(Dataset entries)
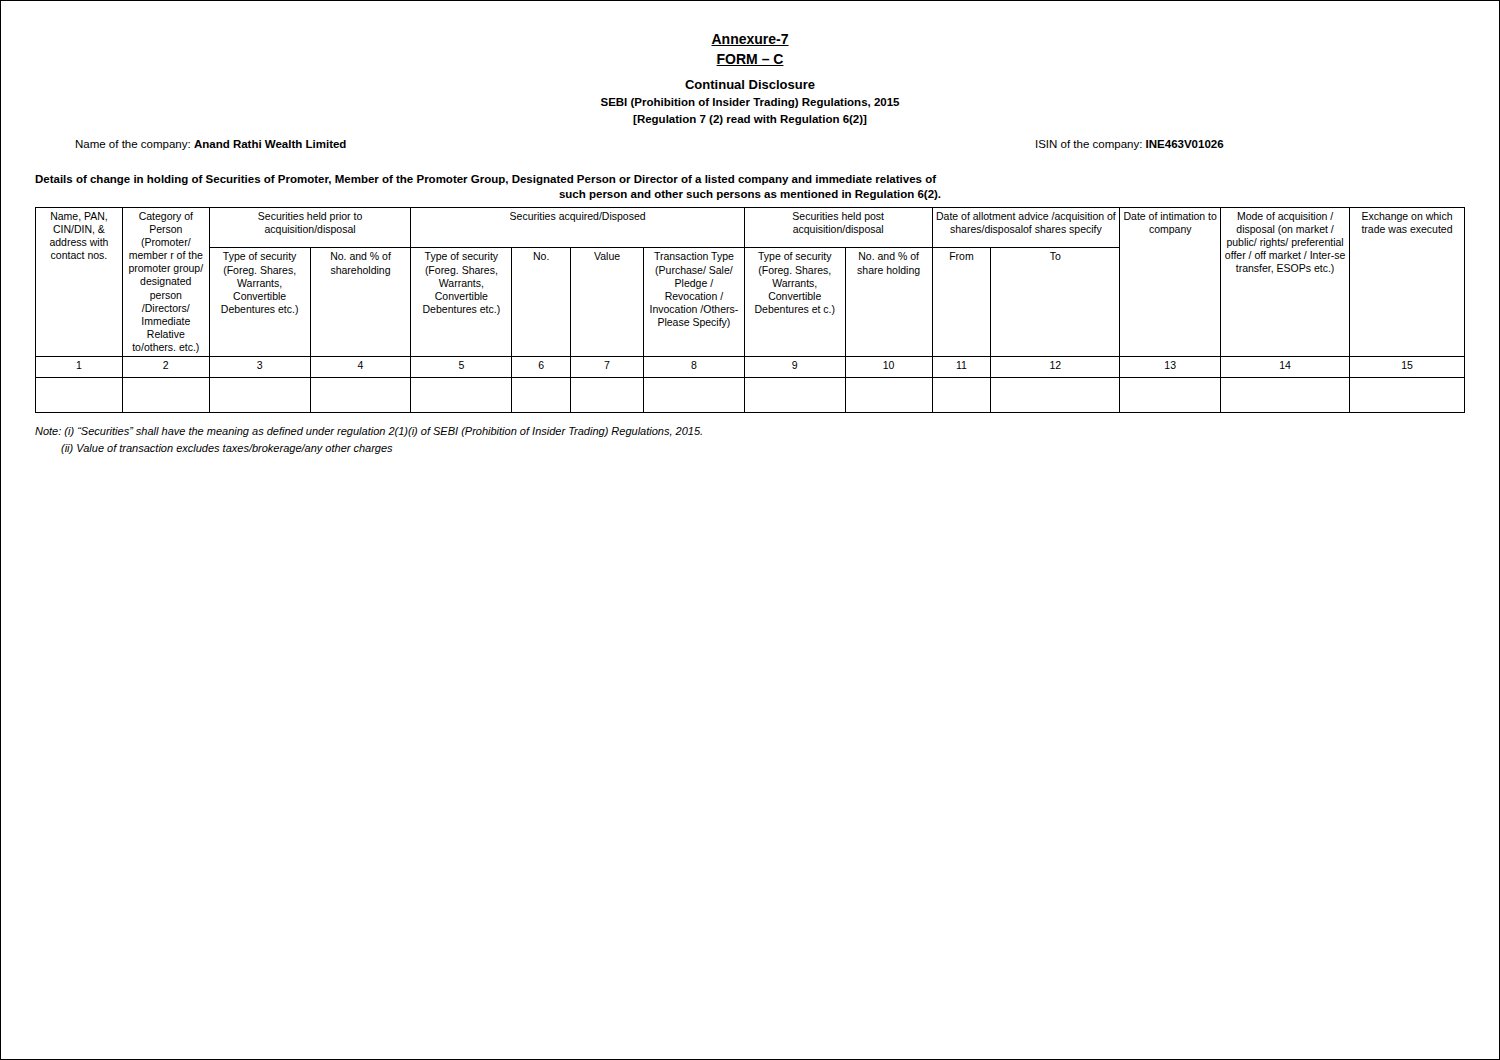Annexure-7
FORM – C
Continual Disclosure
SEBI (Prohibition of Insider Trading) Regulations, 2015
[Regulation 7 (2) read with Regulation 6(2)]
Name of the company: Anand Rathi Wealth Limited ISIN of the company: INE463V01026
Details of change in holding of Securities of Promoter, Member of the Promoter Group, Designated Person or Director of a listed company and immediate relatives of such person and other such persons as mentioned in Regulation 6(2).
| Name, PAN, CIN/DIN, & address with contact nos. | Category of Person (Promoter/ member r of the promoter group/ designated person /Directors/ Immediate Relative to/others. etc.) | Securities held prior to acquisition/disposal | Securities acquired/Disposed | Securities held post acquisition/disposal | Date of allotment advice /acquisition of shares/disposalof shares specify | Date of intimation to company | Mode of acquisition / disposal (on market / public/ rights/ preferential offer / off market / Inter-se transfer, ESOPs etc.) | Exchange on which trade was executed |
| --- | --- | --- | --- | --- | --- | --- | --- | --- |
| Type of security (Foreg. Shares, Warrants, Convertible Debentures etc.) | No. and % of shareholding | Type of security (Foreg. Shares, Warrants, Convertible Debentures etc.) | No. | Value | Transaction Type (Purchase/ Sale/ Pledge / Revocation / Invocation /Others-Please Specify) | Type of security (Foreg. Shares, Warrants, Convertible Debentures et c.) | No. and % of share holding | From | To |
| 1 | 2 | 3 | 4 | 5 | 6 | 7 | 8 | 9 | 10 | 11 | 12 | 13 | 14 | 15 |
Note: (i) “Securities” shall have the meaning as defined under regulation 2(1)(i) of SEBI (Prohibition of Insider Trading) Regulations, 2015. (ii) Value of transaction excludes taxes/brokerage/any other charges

## TASK OBJECTIVE
If a line in the entries includes the word "Trading", copy that line out.

## TASK RESULT
SEBI (Prohibition of Insider Trading) Regulations, 2015
Note: (i) “Securities” shall have the meaning as defined under regulation 2(1)(i) of SEBI (Prohibition of Insider Trading) Regulations, 2015. (ii) Value of transaction excludes taxes/brokerage/any other charges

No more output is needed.